In this collection we note, we travel, and we envelop time, nature, body, Greek deities, leaders of resistance, such as John Lewis; all transcend into each other, and leap into multi-consciousness. Interdependence, humanity, the sacred and profane, the ancient and contemporary forge into Oneness. The poems address each one of us, the voice gyrates through self, life and death. We turn a page from the Torah, we meditate at the heights of Machu Picchu. In spectral mirrors we transfigure our gender and identify. We too are sacred; we too are aghast, peering at the suffocation of George Floyd. There is birth, seed and re-birth, there is woman-flight "to the sky" as she transforms herself. Every line calls on us to traverse passages into another state of being below, above, and within nature and the celestial. Time, culture, history, gender, mythology and day-to-day existence unfurl their moment in notes, rhymes, and various layers of reality and consciousness. This book offers what is most needed: a deep, personal and challenging journey into Humanity and its visions, lives, questions, and wonders. An incredible accomplishment, a visionary span, a warm-hearted dedication to all life.
-Juan Felipe Herrera, United States Poet Laureate emeritus
O Hope! The Poet can create our world again. Phyllis Meshulam breaks apart the old memes / archetypes / stories and re-tells them. And we-her readers and listeners-can make our lives on this earth anew.

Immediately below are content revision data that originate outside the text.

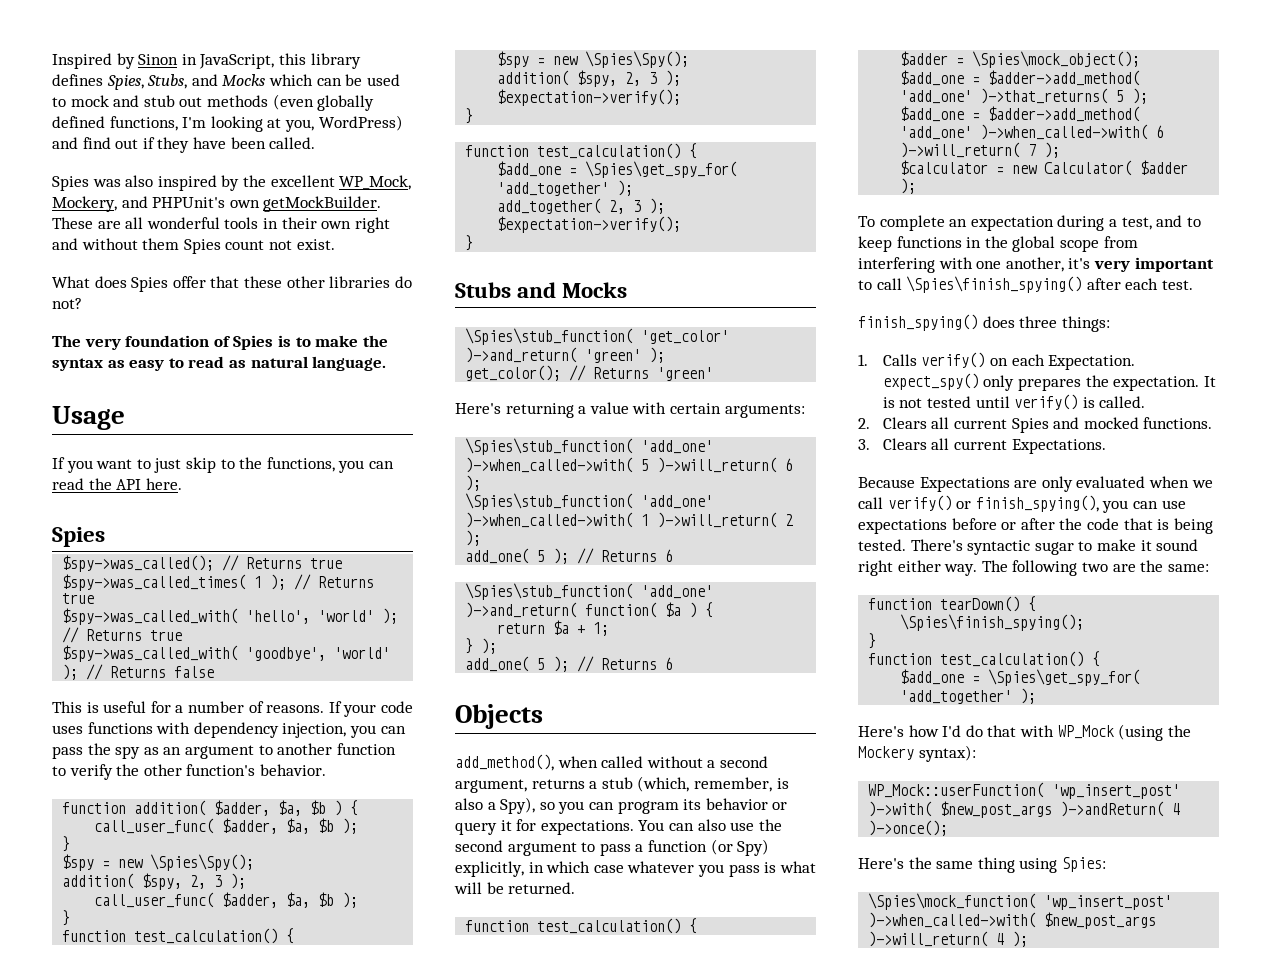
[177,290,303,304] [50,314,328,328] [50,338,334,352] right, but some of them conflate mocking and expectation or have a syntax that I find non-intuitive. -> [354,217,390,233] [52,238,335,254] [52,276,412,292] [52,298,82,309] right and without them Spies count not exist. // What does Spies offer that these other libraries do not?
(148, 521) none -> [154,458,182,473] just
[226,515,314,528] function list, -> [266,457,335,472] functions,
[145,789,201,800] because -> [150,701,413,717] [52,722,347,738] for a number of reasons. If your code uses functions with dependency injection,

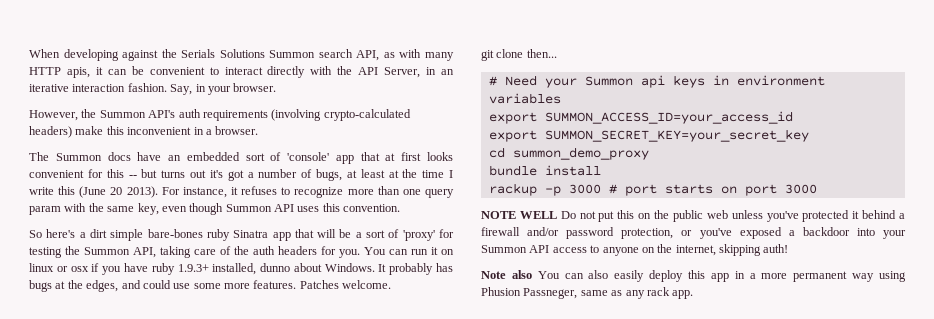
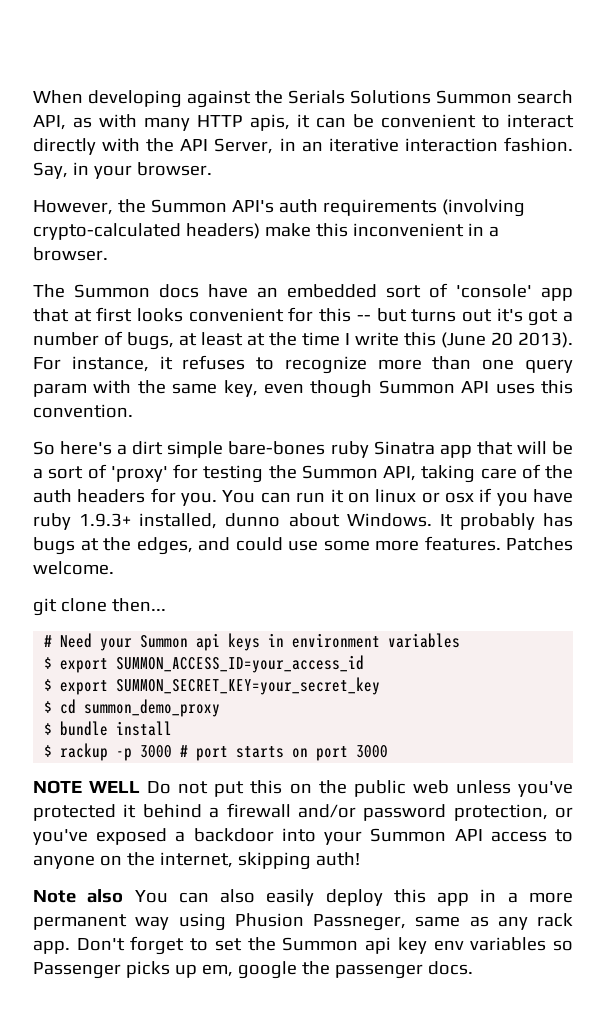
(561, 98) none -> [44,657,53,669] $
(793, 117) none -> [44,679,53,691] $
(809, 135) none -> [44,701,53,713] $
(649, 153) none -> [44,723,53,735] $
(601, 170) none -> [44,745,53,757] $
(694, 294) none -> [76,936,573,955] [33,961,473,979] Don't forget to set the Summon api key env variables so Passenger picks up em, google the passenger docs.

-Maxine Hong Kingston, author of The Woman Warrior
When inherited foundational stories prove to be inadequate, it is time for the artist to create new ones that will speak more clearly to our experience. In (Re)Creations, Phyllis Meshulam takes up this essential task. Her poems measure the damage done by cultural myths of patriarchal hierarchy, of warfare and conquest, of human dominance over nature. Her poems, however, also celebrate and affirm the enduring human capacity for creating new ways of thinking, feeling, and being. Brimming with empathic imagination and shaped with artistic precision, Meshulam’s poetry is, as she says of a tropical butterfly’s blue wings, "mysteriously lit from within."